What types are available? ZkEVM?

Current zkEVM Projects fall into two main categories: Support Native EVM Opcode zkVM And use custom EVM Opcode ZkVM. Here we compare the different. zkEVM Protocols and explain how they work:

Polygon zkEVM

Polygon Hermez Is a Polygon ZK-rollup with a zero-knowledge virtual machine, designed to support EVM Compatibility. To this end, EVM Bytecodes are compiled into "microopcodes" and stored in uVM -- one using SNARK And & have spent STARK A virtual machine used to verify that a program executes correctly.

The decision to combine these two types of proof makes strategic sense. STARK (Extensible Transparent Knowledge Demonstration) proofs are faster to generate, but. SNARK (Concise non-interactive proof of Knowledge) proofs are smaller and less costly to verify on Ethereum.

Polygon Hermez zkEVM uses STARK Proof of the effectiveness of the circuit to generate state transitions. STARK Proof Verification STARK The correctness of the proof (think of it as generating the "proof of the proof") and submit it to Ethereum for verification.

zkSync zkEVM

zkSync It is an association with EVM Compatible ZK-rollup, by Matter Labs Developed and supported by its own zkEVM. ZkSync Use the following strategies to achieve compatibility with Ethereum:

1. Will & have spent Solidity Write contract code compiled into Yul, an intermediate language that can be compiled into bytecode for different virtual machines.

2. Will & have spent Yul Bytecode (using LLVM Framework) was recompiled specifically for zkSync The & have spent zkEVM Designed custom, circuit-compatible bytecode sets.

With & have spent Polygon Hermez Neil: Same thing.
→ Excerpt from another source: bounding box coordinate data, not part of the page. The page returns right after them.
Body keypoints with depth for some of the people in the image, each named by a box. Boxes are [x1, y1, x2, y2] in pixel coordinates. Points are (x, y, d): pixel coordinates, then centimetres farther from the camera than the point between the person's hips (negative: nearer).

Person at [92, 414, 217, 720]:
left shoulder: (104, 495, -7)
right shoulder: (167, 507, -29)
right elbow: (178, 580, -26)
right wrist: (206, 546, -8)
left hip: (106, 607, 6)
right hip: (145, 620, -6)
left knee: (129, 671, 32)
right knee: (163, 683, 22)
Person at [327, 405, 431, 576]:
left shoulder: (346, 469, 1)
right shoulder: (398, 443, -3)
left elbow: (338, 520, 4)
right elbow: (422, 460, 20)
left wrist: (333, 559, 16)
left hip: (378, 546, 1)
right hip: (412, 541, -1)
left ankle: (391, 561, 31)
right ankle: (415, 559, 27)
Implement at the language level, not the bytecode level. EVM Compatibility. For example, zkSync The & have spent zkEVM Traditional multiplication and addition opcodes (ADDMOD, SMOD, MULMOD) are not supported.

Scroll zkEVM

Scroll is a new zero knowledge being developed. EVM Implementation. Scroll Team plan for each EVM Opcode design zero-knowledge circuit. This will allow developers to create a new version of the Scroll Deploying Ethereum native smart contracts on EVM without modifying the underlying EVM Bytecode.
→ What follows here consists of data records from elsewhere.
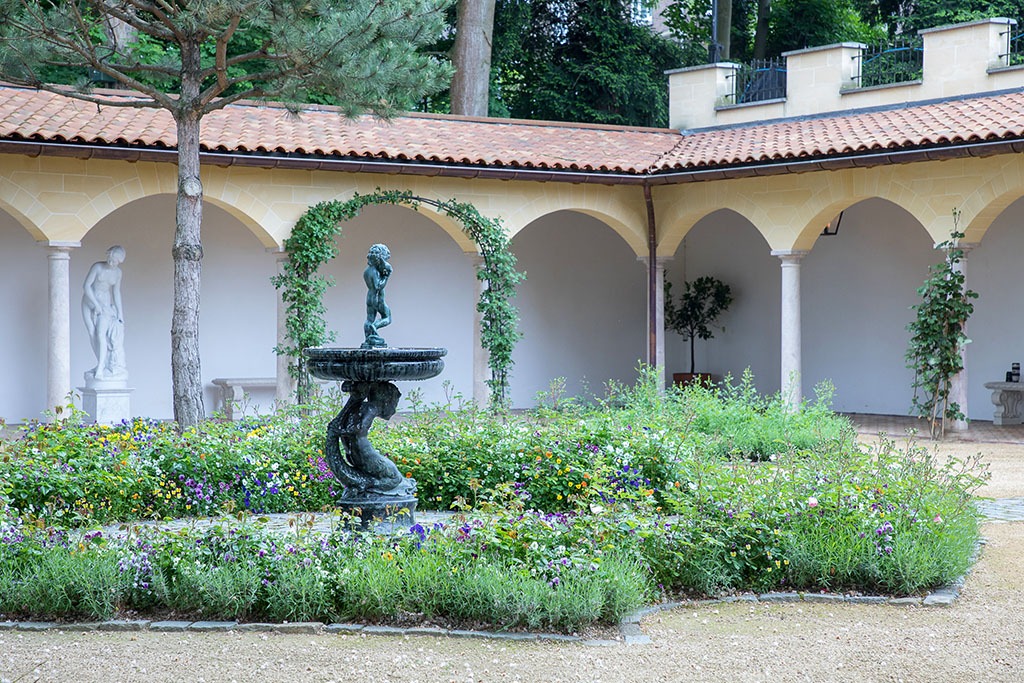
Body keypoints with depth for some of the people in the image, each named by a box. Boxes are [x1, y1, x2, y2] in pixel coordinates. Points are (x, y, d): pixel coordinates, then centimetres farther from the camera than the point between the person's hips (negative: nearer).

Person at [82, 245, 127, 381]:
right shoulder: (97, 267, -13)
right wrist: (96, 304, -17)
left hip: (105, 303, 1)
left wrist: (120, 314, 3)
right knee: (92, 334, -6)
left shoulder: (117, 273, -2)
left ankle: (101, 368, -18)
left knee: (101, 333, -16)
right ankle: (102, 364, 6)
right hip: (89, 302, -1)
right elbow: (86, 286, -13)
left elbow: (116, 293, 5)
In addition to the Scroll, "cryptographic accumulator" will be used to verify the correctness of the storage. This is used to prove that the contract bytecode was loaded correctly from the given address.
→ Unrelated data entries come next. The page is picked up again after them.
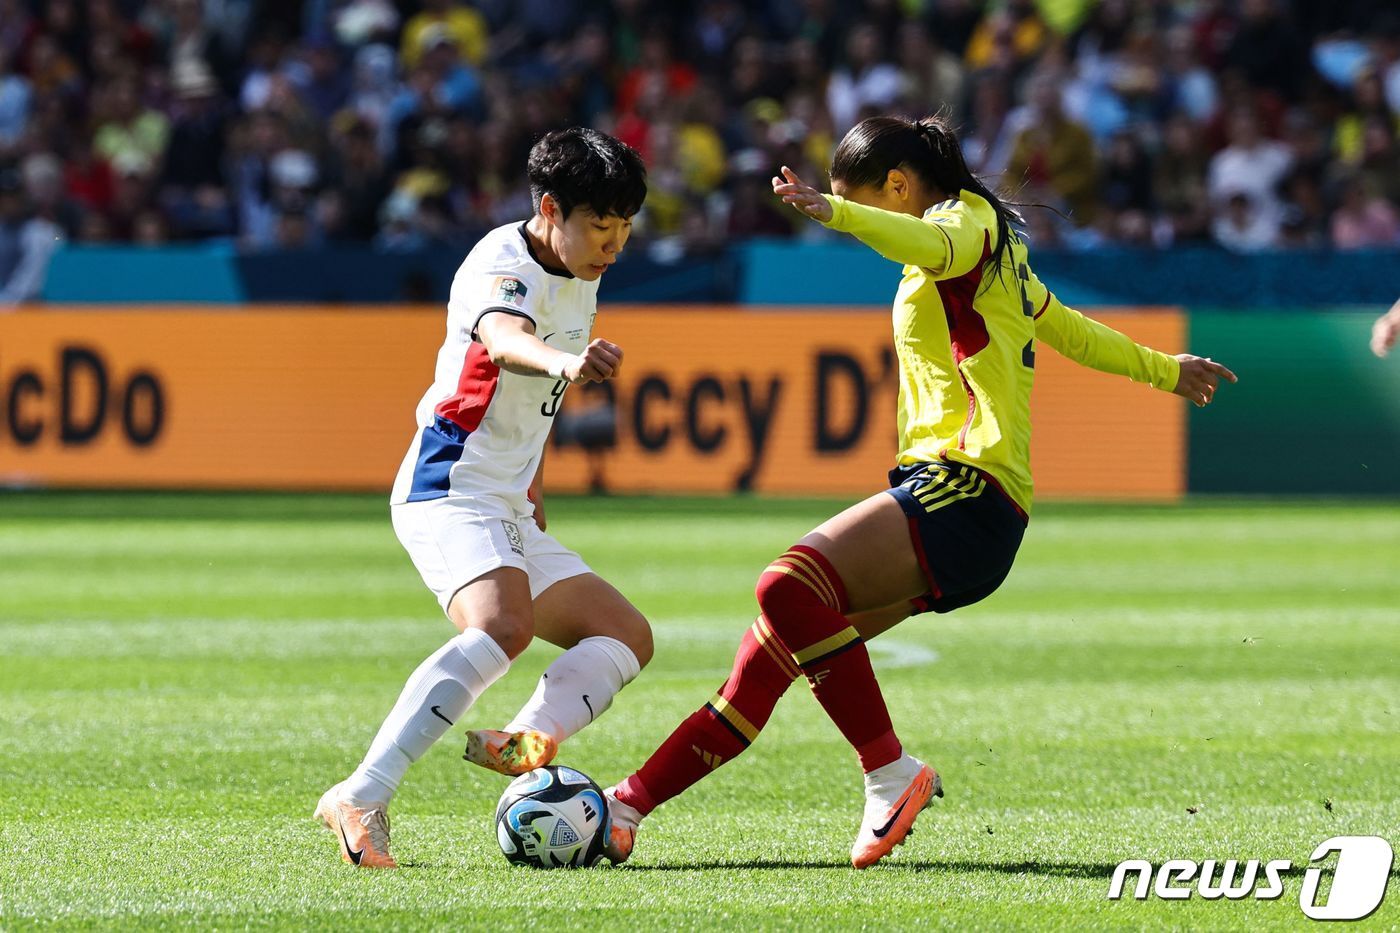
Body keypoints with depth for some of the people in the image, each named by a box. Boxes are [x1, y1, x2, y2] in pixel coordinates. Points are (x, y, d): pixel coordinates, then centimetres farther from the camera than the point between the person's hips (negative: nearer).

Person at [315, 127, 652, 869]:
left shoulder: (579, 282, 14)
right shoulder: (503, 263, -14)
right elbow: (503, 338, -39)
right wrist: (561, 359, -60)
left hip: (507, 514, 10)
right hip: (449, 493, -10)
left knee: (626, 637, 7)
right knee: (504, 625, -33)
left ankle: (522, 740, -19)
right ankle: (362, 800, -38)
It also provides a circuit to link the bytecode to the execution trace. An execution trace is a sequence that specifies what has been executed. VM Instructions and order of execution. The prover commits an execution trace during proof generation to verify that the calculation is consistent with the original bytecode.

Applied ZKP zkEVM

Applied ZKP is a project funded by the Ethereum Foundation, which aims to develop a network with EVM Compatible ZK-rollup And a mechanism for generating proof of validity for Ethereum blocks. This last part is critical because pairing the block with proof of validity eliminates the need for the node to re-execute the block.

Applied ZKP The innovation lies in the separation of computing and storage. It uses two types of proof of validity - state proof and EVM Proof:

Proof of state

Check that operations involving storage, memory, and stack occur correctly. The state proof essentially verifies the accuracy of read and write operations.

EVM prove

Check that the calculation calls the exact opcode at the right time. EVM The proof verifies the computation itself and confirms that the state proof performed the correct action for each opcode.

AppliedZKP zkEVM Use bus mapping to link state proofs and EVM Prove it. In addition, both proofs must be verified before an Ethereum block can be considered valid.

We are in the zkEVM Where are you in the development schedule?

In addition to zkSync, most zero knowledge. EVM Still under development. However, the continuous development of zero-knowledge technology means that fully functional. zkEVM Is better than ever before.